**Selected passage**:
While SFINAE-based (liliscent's implementation) produces:

test2.cpp: In function ‘int main()’:
test2.cpp:14:29: error: no matching function for call to ‘foo(const char [6], const char [6], int)’
     foo("hello", "world", 42);
                         ^
test2.cpp:7:6: note: candidate: ‘template<class ... Args, typename std::enable_if<(is_same_v<const char*, Args> && ...), int>::type <anonymous> > void foo(Args ...)’
 void foo(Args... args ){
  ^~~
test2.cpp:7:6: note:   template argument deduction/substitution failed:
test2.cpp:6:73: error: no type named ‘type’ in ‘struct std::enable_if<false, int>’
     std::enable_if_t<(std::is_same_v<const char*, Args> && ...), int> = 0>

Answer 4

+1 for the C++17 liliscent's solution.

For a C++11 solution, a possible way is create a type traits to make an "and" of multiple values (something similar to std::conjunction that, unfortunately, is available only starting from C++17... when you can use folding and you don't need std::conjunction anymore (thanks liliscent)).

**Work request**:
Please extract the whole passage above on the SFINAE compiler error and the C++11 workaround, copying every line without changes.

**Data provided**:
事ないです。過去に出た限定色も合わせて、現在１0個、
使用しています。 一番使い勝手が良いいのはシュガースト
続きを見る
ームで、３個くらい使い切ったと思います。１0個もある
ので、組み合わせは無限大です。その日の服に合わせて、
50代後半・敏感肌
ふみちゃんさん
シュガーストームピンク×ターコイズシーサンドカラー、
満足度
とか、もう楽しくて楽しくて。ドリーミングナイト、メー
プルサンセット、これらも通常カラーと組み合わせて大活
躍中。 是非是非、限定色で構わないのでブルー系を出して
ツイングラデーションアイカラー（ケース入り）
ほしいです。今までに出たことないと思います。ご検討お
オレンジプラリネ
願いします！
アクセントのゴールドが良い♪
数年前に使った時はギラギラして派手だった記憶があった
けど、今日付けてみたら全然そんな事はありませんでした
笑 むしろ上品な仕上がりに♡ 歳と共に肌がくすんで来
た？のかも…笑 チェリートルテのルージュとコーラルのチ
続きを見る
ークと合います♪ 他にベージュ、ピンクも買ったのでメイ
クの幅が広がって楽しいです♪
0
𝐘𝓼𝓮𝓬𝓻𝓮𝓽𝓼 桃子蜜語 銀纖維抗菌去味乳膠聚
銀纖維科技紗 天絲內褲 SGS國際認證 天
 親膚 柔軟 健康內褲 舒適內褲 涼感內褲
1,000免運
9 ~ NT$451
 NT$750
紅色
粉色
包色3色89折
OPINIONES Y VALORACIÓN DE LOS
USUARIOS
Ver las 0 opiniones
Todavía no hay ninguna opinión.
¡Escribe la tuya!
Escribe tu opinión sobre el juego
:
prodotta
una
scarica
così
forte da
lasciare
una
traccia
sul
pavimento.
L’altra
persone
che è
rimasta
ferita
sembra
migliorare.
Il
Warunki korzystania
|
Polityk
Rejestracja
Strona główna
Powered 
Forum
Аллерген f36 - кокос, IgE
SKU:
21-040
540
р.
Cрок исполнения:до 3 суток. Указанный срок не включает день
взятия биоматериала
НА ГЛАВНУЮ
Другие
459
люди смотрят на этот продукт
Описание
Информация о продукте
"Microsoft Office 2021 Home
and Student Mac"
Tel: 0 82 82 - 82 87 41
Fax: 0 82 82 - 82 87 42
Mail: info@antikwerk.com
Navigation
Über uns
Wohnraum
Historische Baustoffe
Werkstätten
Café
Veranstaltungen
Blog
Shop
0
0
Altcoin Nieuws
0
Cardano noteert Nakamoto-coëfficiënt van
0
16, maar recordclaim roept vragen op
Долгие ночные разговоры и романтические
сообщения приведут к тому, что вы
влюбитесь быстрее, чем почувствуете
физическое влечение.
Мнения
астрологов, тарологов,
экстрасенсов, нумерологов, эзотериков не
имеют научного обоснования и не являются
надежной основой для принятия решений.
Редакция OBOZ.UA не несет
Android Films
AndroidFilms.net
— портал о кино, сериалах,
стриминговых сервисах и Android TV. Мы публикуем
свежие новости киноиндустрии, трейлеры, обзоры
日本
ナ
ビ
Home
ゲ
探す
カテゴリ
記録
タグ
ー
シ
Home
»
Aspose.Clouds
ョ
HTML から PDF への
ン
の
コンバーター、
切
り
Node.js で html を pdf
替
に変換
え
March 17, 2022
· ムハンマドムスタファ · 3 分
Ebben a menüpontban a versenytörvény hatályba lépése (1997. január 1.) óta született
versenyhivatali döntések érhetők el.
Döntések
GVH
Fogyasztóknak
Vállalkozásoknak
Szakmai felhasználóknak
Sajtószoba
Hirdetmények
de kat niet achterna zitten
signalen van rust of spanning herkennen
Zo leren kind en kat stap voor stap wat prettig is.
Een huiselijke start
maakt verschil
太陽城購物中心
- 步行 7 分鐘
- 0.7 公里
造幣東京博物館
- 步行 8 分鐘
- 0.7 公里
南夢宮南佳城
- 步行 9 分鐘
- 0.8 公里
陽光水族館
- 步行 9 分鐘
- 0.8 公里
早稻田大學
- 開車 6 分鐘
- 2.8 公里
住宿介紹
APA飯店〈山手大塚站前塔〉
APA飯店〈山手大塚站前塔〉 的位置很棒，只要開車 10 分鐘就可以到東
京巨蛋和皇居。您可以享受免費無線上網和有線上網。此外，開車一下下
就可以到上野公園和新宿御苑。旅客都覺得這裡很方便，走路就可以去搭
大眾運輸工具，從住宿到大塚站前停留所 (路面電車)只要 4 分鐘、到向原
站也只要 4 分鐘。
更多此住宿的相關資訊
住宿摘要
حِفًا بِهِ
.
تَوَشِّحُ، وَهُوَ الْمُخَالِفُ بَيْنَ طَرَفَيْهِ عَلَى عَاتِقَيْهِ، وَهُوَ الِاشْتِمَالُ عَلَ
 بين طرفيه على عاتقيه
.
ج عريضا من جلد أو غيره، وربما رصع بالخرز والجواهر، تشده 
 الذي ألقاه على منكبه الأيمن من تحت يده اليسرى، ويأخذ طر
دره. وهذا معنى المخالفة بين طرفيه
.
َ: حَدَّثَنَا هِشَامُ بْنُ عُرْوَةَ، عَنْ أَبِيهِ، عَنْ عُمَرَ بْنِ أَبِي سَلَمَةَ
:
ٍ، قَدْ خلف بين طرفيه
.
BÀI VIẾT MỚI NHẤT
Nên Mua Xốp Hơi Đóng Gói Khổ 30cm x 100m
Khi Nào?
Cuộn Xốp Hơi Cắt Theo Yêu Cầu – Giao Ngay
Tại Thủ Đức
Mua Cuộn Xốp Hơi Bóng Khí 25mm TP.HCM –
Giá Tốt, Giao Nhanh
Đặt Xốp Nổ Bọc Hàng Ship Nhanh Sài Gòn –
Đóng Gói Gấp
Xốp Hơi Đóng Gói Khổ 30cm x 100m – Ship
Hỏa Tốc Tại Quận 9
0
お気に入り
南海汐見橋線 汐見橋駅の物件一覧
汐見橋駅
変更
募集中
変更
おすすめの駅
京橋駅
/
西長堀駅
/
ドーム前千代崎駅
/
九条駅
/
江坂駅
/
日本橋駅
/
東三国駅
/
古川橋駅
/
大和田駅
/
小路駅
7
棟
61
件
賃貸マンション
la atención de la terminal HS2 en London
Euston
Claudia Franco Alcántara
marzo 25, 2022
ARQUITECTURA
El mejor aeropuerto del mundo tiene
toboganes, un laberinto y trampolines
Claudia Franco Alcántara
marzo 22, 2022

**Response area**:
While SFINAE-based (liliscent's implementation) produces:

test2.cpp: In function ‘int main()’:
test2.cpp:14:29: error: no matching function for call to ‘foo(const char [6], const char [6], int)’
     foo("hello", "world", 42);
                         ^
test2.cpp:7:6: note: candidate: ‘template<class ... Args, typename std::enable_if<(is_same_v<const char*, Args> && ...), int>::type <anonymous> > void foo(Args ...)’
 void foo(Args... args ){
  ^~~
test2.cpp:7:6: note:   template argument deduction/substitution failed:
test2.cpp:6:73: error: no type named ‘type’ in ‘struct std::enable_if<false, int>’
     std::enable_if_t<(std::is_same_v<const char*, Args> && ...), int> = 0>

Answer 4

+1 for the C++17 liliscent's solution.

For a C++11 solution, a possible way is create a type traits to make an "and" of multiple values (something similar to std::conjunction that, unfortunately, is available only starting from C++17... when you can use folding and you don't need std::conjunction anymore (thanks liliscent)).